I have this short sample..
sysclk.value = 320e6
ddsdiv = cp.Variable(integer = True, # DDS divisor
name = 'ddsdiv')
ddsdivpos = cp.Variable(pos = True) # Constrain to be positive
ddsclk = cp.Variable(pos = True, name = 'ddsclk') # Resulting clock
constraints = [
ddsdiv == ddsdivpos, # Constrain DDS divisor to be positive
sysclk == ddsclk * ddsdiv, # Compute DDS clock
]
objective = cp.Minimize(cp.abs(ddsclk - 10e6))
prob = cp.Problem(objective, constraints);
prob.solve()
print(ddsclk.value)
However it says..
DCPError: Problem does not follow DCP rules. Specifically:
The following constraints are not DCP:
sysclk == ddsclk * ddsdiv , because the following subexpressions are not:
|-- ddsclk * ddsdiv
Similarly it fails if I try (the more naive)..

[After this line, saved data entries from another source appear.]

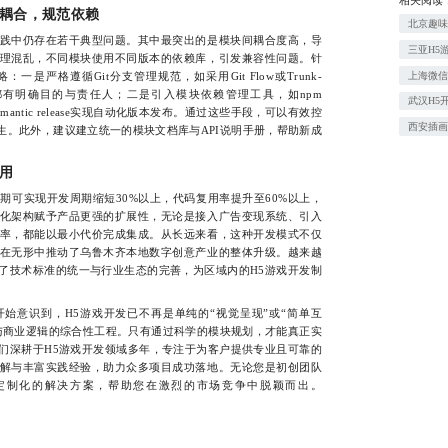
耦合，规范依赖
北京趣
中仍存在若干典型问题。其中最突出的是模块间耦合度高，导
三亚H5
理混乱，不同模块使用不同版本的依赖库，引发兼容性问题。针
上海微信
是严格遵循Git分支管理规范，如采用Git Flow或Trunk-
保每次提交都有明确目的与责任人；二是引入模块依赖管理工具，如npm
武汉H5
e，配合semantic release实现自动化版本发布。通过这些手段，可以有效控
西安插
生。此外，建议建立统一的模块文档库与API说明手册，帮助新成
用
实现开发周期缩短30%以上，代码复用率提升至60%以上，
化架构赋予产品更强的扩展性，无论是接入广告变现系统、引入
率，都能以最小代价完成集成。从长远来看，这种开发模式不仅
在无形中推动了乌鲁木齐本地数字创意产业的整体升级。越来越
了技术标准的统一与行业生态的完善，为区域内的H5游戏开发制
识到，H5游戏开发已不再是单纯的“视觉呈现”或“简单互
与商业逻辑的综合性工程。只有通过科学的模块规划，才能真正实
们深耕于H5游戏开发领域多年，专注于为客户提供专业且可靠的
解与丰富实践经验，助力众多项目成功落地。无论您是初创团队
定制化的解决方案，帮助您在激烈的市场竞争中脱颖而出。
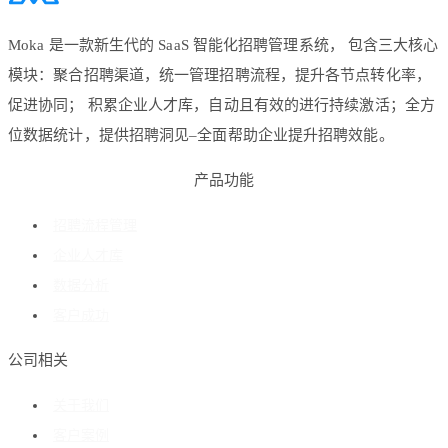
Moka 是一款新生代的 SaaS 智能化招聘管理系统， 包含三大核心
模块：聚合招聘渠道，统一管理招聘流程，提升各节点转化率，
促进协同； 积累企业人才库，自动且有效的进行持续激活；全方
位数据统计，提供招聘洞见–全面帮助企业提升招聘效能。
产品功能
招聘流程管理
企业人才库
数据分析
客户成功
公司相关
关于我们
客户案例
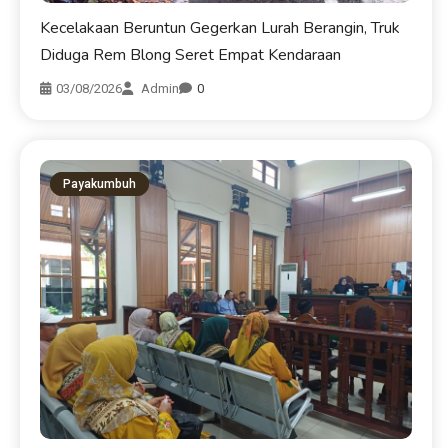
Kecelakaan Beruntun Gegerkan Lurah Berangin, Truk
Diduga Rem Blong Seret Empat Kendaraan
03/08/2026
Admin
0
Payakumbuh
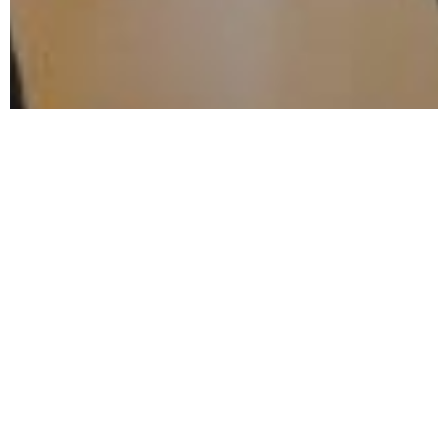
1
/
8
Si è tenuta oggi alle
15:30 a Villa Pulejo
la conferenza stampa di
presentazione dei nuovi proprietari dell’
ACR Messina
,
Morris
Pagniello
e
Justin Davis
. Un incontro molto partecipato, che ha
segnato l’inizio ufficiale di una nuova era per il club peloritano, tra
entusiasmo, progettualità e apertura al territorio.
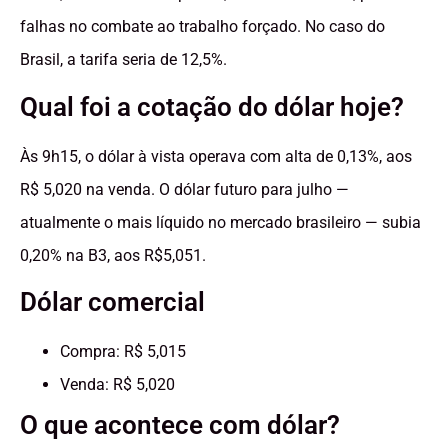
falhas no combate ao trabalho forçado. No caso do
Brasil, a tarifa seria de 12,5%.
Qual foi a cotação do dólar hoje?
Às 9h15, o dólar à vista operava com alta de 0,13%, aos
R$ 5,020 na venda. O dólar futuro para julho —
atualmente o mais líquido no mercado brasileiro — subia
0,20% na B3, aos R$5,051.
Dólar comercial
Compra: R$ 5,015
Venda: R$ 5,020
O que acontece com dólar?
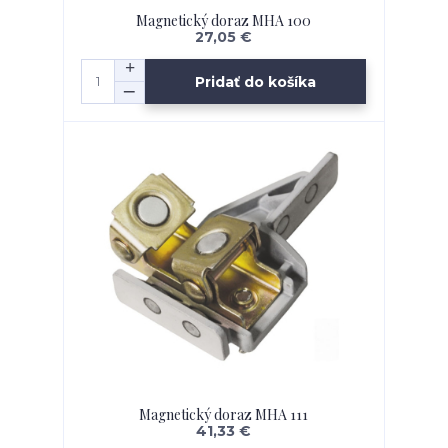
Magnetický doraz MHA 100
27,05 €
Pridať do košíka
Magnetický doraz MHA 111
41,33 €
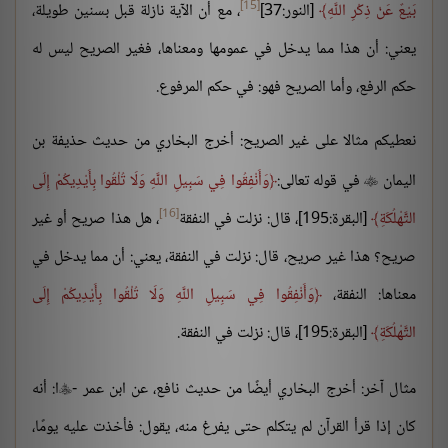
[15]
بَيْعٌ عَنْ ذِكْرِ اللَّهِ
[النور:37]
، مع أن الآية نازلة قبل بسنين طويلة،
يعني: أن هذا مما يدخل في عمومها ومعناها، فغير الصريح ليس له
حكم الرفع، وأما الصريح فهو: في حكم المرفوع.
نعطيكم مثالا على غير الصريح: أخرج البخاري من حديث حذيفة بن
اليمان
في قوله تعالى:
وَأَنْفِقُوا فِي سَبِيلِ اللَّهِ وَلَا تُلْقُوا بِأَيْدِيكُمْ إِلَى

[16]
التَّهْلُكَةِ
[البقرة:195]، قال: نزلت في النفقة
، هل هذا صريح أو غير
صريح؟ هذا غير صريح، قال: نزلت في النفقة، يعني: أن مما يدخل في
معناها: النفقة،
وَأَنْفِقُوا فِي سَبِيلِ اللَّهِ وَلَا تُلْقُوا بِأَيْدِيكُمْ إِلَى
التَّهْلُكَةِ
[البقرة:195]، قال: نزلت في النفقة.
مثال آخر: أخرج البخاري أيضًا من حديث نافع، عن ابن عمر -
ا: أنه

كان إذا قرأ القرآن لم يتكلم حتى يفرغ منه، يقول: فأخذت عليه يومًا،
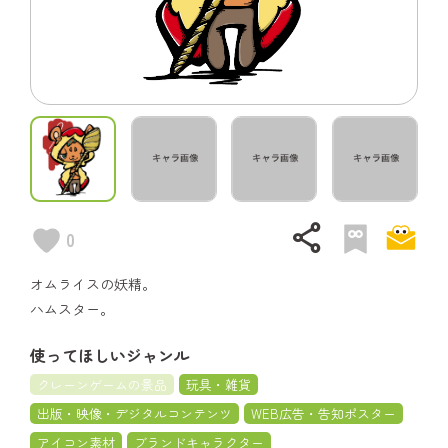
share
0
オムライスの妖精。
ハムスター。
使ってほしいジャンル
クレーンゲームの景品
玩具・雑貨
出版・映像・デジタルコンテンツ
WEB広告・告知ポスター
アイコン素材
ブランドキャラクター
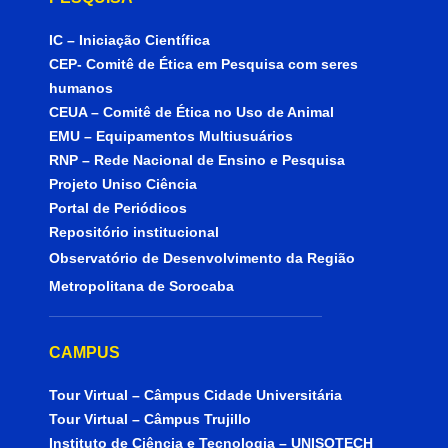
IC – Iniciação Científica
CEP- Comitê de Ética em Pesquisa com seres
humanos
CEUA – Comitê de Ética no Uso de Animal
EMU – Equipamentos Multiusuários
RNP – Rede Nacional de Ensino e Pesquisa
Projeto Uniso Ciência
Portal de Periódicos
Repositório institucional
Observatório de Desenvolvimento da Região
Metropolitana de Sorocaba
CAMPUS
Tour Virtual – Câmpus Cidade Universitária
Tour Virtual – Câmpus Trujillo
Instituto de Ciência e Tecnologia – UNISOTECH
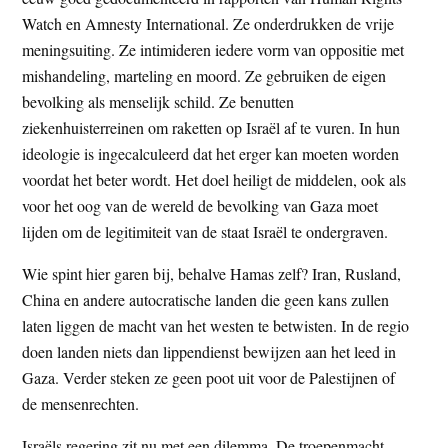
Watch en Amnesty International. Ze onderdrukken de vrije
meningsuiting. Ze intimideren iedere vorm van oppositie met
mishandeling, marteling en moord. Ze gebruiken de eigen
bevolking als menselijk schild. Ze benutten
ziekenhuisterreinen om raketten op Israël af te vuren. In hun
ideologie is ingecalculeerd dat het erger kan moeten worden
voordat het beter wordt. Het doel heiligt de middelen, ook als
voor het oog van de wereld de bevolking van Gaza moet
lijden om de legitimiteit van de staat Israël te ondergraven.
Wie spint hier garen bij, behalve Hamas zelf? Iran, Rusland,
China en andere autocratische landen die geen kans zullen
laten liggen de macht van het westen te betwisten. In de regio
doen landen niets dan lippendienst bewijzen aan het leed in
Gaza. Verder steken ze geen poot uit voor de Palestijnen of
de mensenrechten.
Israëls regering zit nu met een dilemma. De troepenmacht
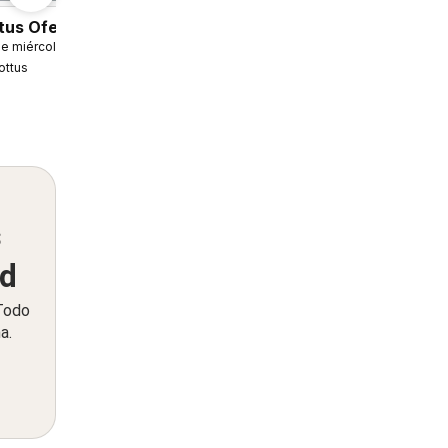
tus Ofertas
6
e miércoles 04.08.2026
ottus
s
ed
 Todo
a.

ddsclk == sysclk / ddsdiv, # Compute DDS clock
It also emits a DCPError.
I don't understand how a positive number divided by a positive integer could not my convex (but my math is not great :)
I'm using CVXPY 1.0.25, Python 3.7.5 on MacOSX 10.14.6.
Thanks.
Let's say your constraint is x * y == 9
where x
and y
are (continuous) variables. The set of solutions to this equation needs to be a convex set. We can test if this is convex by taking two solutions and checking if all points between those two solutions are also in the set.
For example, (1,9) and (9,1) are both valid solutions. However the midpoint between these solutions (5,5) is not a solution. We found a counterexample, therefore this is not a convex set.
Ultimately since this is not convex it's not possible to make this satisfy DCP. You'll need to reformulate your problem to make it convex or something else more amenable.